Shahani was a vice chairwoman of the second conference, in Copenhagen in 1980, and secretary general of the third, in Nairobi in 1985. The Nairobi conference laid out a plan of action until 2000 on a broader range of issues than ever before, including a new focus on gender-based violence.

Shahani was tough on the people she worked with, but she was also caring, said Ambassador Rosario G. Manalo, a career diplomat from the Philippines who organized the Nairobi conference with Shahani. “She just wanted efficiency like all intelligent women,” she said.

In 1995, when the fourth conference was held in Beijing, Shahani led the Philippine delegation.

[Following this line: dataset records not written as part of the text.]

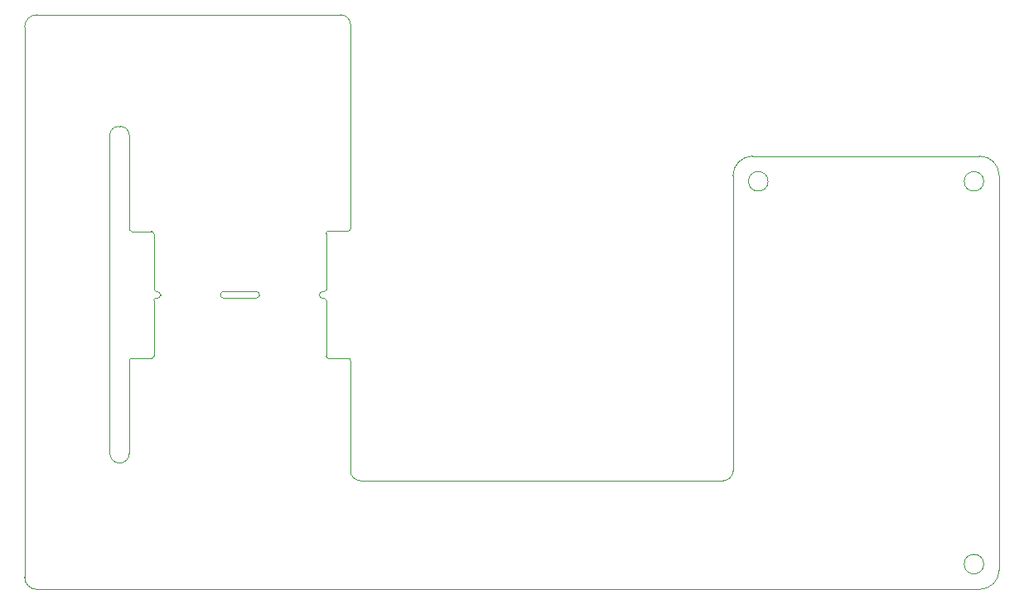
<source format=gm1>
G04 #@! TF.GenerationSoftware,KiCad,Pcbnew,9.0.3*
G04 #@! TF.CreationDate,2025-08-18T12:19:55-07:00*
G04 #@! TF.ProjectId,OneBoardFlex,4f6e6542-6f61-4726-9446-6c65782e6b69,rev?*
G04 #@! TF.SameCoordinates,Original*
G04 #@! TF.FileFunction,Profile,NP*
%FSLAX46Y46*%
G04 Gerber Fmt 4.6, Leading zero omitted, Abs format (unit mm)*
G04 Created by KiCad (PCBNEW 9.0.3) date 2025-08-18 12:19:55*
%MOMM*%
%LPD*%
G01*
G04 APERTURE LIST*
G04 #@! TA.AperFunction,Profile*
%ADD10C,0.050000*%
G04 #@! TD*
G04 APERTURE END LIST*
D10*
X204340000Y-66250000D02*
G75*
G02*
X206340000Y-68250000I0J-2000000D01*
G01*
X140040000Y-73690000D02*
G75*
G02*
X139790000Y-73940000I-250000J0D01*
G01*
X136860000Y-80440000D02*
G75*
G02*
X137180000Y-80120000I320000J0D01*
G01*
X137180000Y-80790000D02*
G75*
G02*
X136860000Y-80470000I0J320000D01*
G01*
X137540000Y-80990000D02*
X137540000Y-86690000D01*
X127060000Y-80790000D02*
X130420000Y-80790000D01*
X137540000Y-79920000D02*
X137540000Y-74190000D01*
X116539828Y-63212893D02*
G75*
G02*
X117439807Y-64112893I-28J-900007D01*
G01*
X119940000Y-80990000D02*
X119940000Y-86705000D01*
X117689828Y-73955000D02*
X119690000Y-73955000D01*
X182715787Y-68835786D02*
G75*
G02*
X180715787Y-68835786I-1000000J0D01*
G01*
X180715787Y-68835786D02*
G75*
G02*
X182715787Y-68835786I1000000J0D01*
G01*
X119940000Y-80990000D02*
G75*
G02*
X120140000Y-80790000I200000J0D01*
G01*
X179130000Y-98460000D02*
G75*
G02*
X178130000Y-99460000I-1000000J0D01*
G01*
X115440000Y-64112893D02*
X115440000Y-96667107D01*
X115440000Y-64112893D02*
G75*
G02*
X116340000Y-63212900I900000J-7D01*
G01*
X137540000Y-74190000D02*
G75*
G02*
X137790000Y-73940000I250000J0D01*
G01*
X126740000Y-80440000D02*
G75*
G02*
X127060000Y-80120000I320000J0D01*
G01*
X141040000Y-99460000D02*
G75*
G02*
X140040000Y-98460000I0J1000000D01*
G01*
X137790000Y-86940000D02*
G75*
G02*
X137540000Y-86690000I0J250000D01*
G01*
X130740000Y-80470000D02*
G75*
G02*
X130420000Y-80790000I-320000J0D01*
G01*
X137540000Y-79920000D02*
G75*
G02*
X137340000Y-80120000I-200000J0D01*
G01*
X107990000Y-51790000D02*
X139040000Y-51790000D01*
X119690000Y-86955000D02*
X117690000Y-86955000D01*
X120300000Y-80120000D02*
G75*
G02*
X120620000Y-80440000I0J-320000D01*
G01*
X130740000Y-80440000D02*
X130740000Y-80470000D01*
X206340000Y-108590000D02*
G75*
G02*
X204340000Y-110590000I-2000000J0D01*
G01*
X206340000Y-68250000D02*
X206340000Y-108590000D01*
X204754214Y-108004214D02*
G75*
G02*
X202754214Y-108004214I-1000000J0D01*
G01*
X202754214Y-108004214D02*
G75*
G02*
X204754214Y-108004214I1000000J0D01*
G01*
X140040000Y-73690000D02*
X140040000Y-52790000D01*
X107990000Y-110590000D02*
G75*
G02*
X106740000Y-109340000I0J1250000D01*
G01*
X179130000Y-68250000D02*
G75*
G02*
X181130000Y-66250000I2000000J0D01*
G01*
X141040000Y-99460000D02*
X178130000Y-99460000D01*
X116539828Y-63212893D02*
X116340000Y-63212893D01*
X127060000Y-80120000D02*
X130420000Y-80120000D01*
X126740000Y-80440000D02*
X126740000Y-80470000D01*
X130420000Y-80120000D02*
G75*
G02*
X130740000Y-80440000I0J-320000D01*
G01*
X106740000Y-53040000D02*
G75*
G02*
X107990000Y-51790000I1250000J0D01*
G01*
X120140000Y-80120000D02*
X120300000Y-80120000D01*
X139790000Y-86940000D02*
G75*
G02*
X140040000Y-87190000I0J-250000D01*
G01*
X137340000Y-80790000D02*
X137180000Y-80790000D01*
X137340000Y-80120000D02*
X137180000Y-80120000D01*
X117440000Y-87205000D02*
G75*
G02*
X117690000Y-86955000I250000J0D01*
G01*
X117689828Y-73955000D02*
G75*
G02*
X117439800Y-73705200I-28J250000D01*
G01*
X137790000Y-86940000D02*
X139790000Y-86940000D01*
X137790000Y-73940000D02*
X139790000Y-73940000D01*
X136860000Y-80470000D02*
X136860000Y-80440000D01*
X140040000Y-87190000D02*
X140040000Y-98460000D01*
X179130000Y-68250000D02*
X179130000Y-98460000D01*
X119690000Y-73955000D02*
G75*
G02*
X119940000Y-74205000I0J-250000D01*
G01*
X139040000Y-51790000D02*
G75*
G02*
X140040000Y-52790000I0J-1000000D01*
G01*
X120620000Y-80470000D02*
G75*
G02*
X120300000Y-80790000I-320000J0D01*
G01*
X120140000Y-80790000D02*
X120300000Y-80790000D01*
X120140000Y-80120000D02*
G75*
G02*
X119940000Y-79920000I0J200000D01*
G01*
X117440000Y-87205000D02*
X117440000Y-96667107D01*
X119940000Y-79920000D02*
X119940000Y-74205000D01*
X116440000Y-97667107D02*
G75*
G02*
X115439993Y-96667107I0J1000007D01*
G01*
X117440000Y-96667107D02*
G75*
G02*
X116440000Y-97667100I-1000000J7D01*
G01*
X117439828Y-73705200D02*
X117439828Y-64112893D01*
X120620000Y-80470000D02*
X120620000Y-80440000D01*
X204754213Y-68835786D02*
G75*
G02*
X202754213Y-68835786I-1000000J0D01*
G01*
X202754213Y-68835786D02*
G75*
G02*
X204754213Y-68835786I1000000J0D01*
G01*
X106740000Y-109340000D02*
X106740000Y-53040000D01*
X137340000Y-80790000D02*
G75*
G02*
X137540000Y-80990000I0J-200000D01*
G01*
X127060000Y-80790000D02*
G75*
G02*
X126740000Y-80470000I0J320000D01*
G01*
X204340000Y-110590000D02*
X107990000Y-110590000D01*
X119940000Y-86705000D02*
G75*
G02*
X119690000Y-86955000I-250000J0D01*
G01*
X204340000Y-66250000D02*
X181130000Y-66250000D01*
M02*

</source>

Leticia Ramos Shahani was born on Sept. 30, 1929, in Lingayen, Pangasinan Province, the second of three children in a politically prominent family. Her father, Narciso Ramos, was a lawmaker and diplomat who served as foreign secretary in the 1960s under Ferdinand Marcos, Shahani’s second cousin. Her mother, Angela Valdez, was a high school teacher.

Shahani’s education and career took her to the United States, where she received a bachelor’s degree in English literature from Wellesley College in 1951 and a master of arts in comparative literature from Columbia University in 1953. She earned a Ph.D. in comparative literature at the University of Paris in 1962, and joined the United Nations in New York two years later.

She had met her husband, the Indian writer and professor Ranjee Shahani, when she was 22 but didn’t marry him until 10 years later, after she had finished her studies and started working.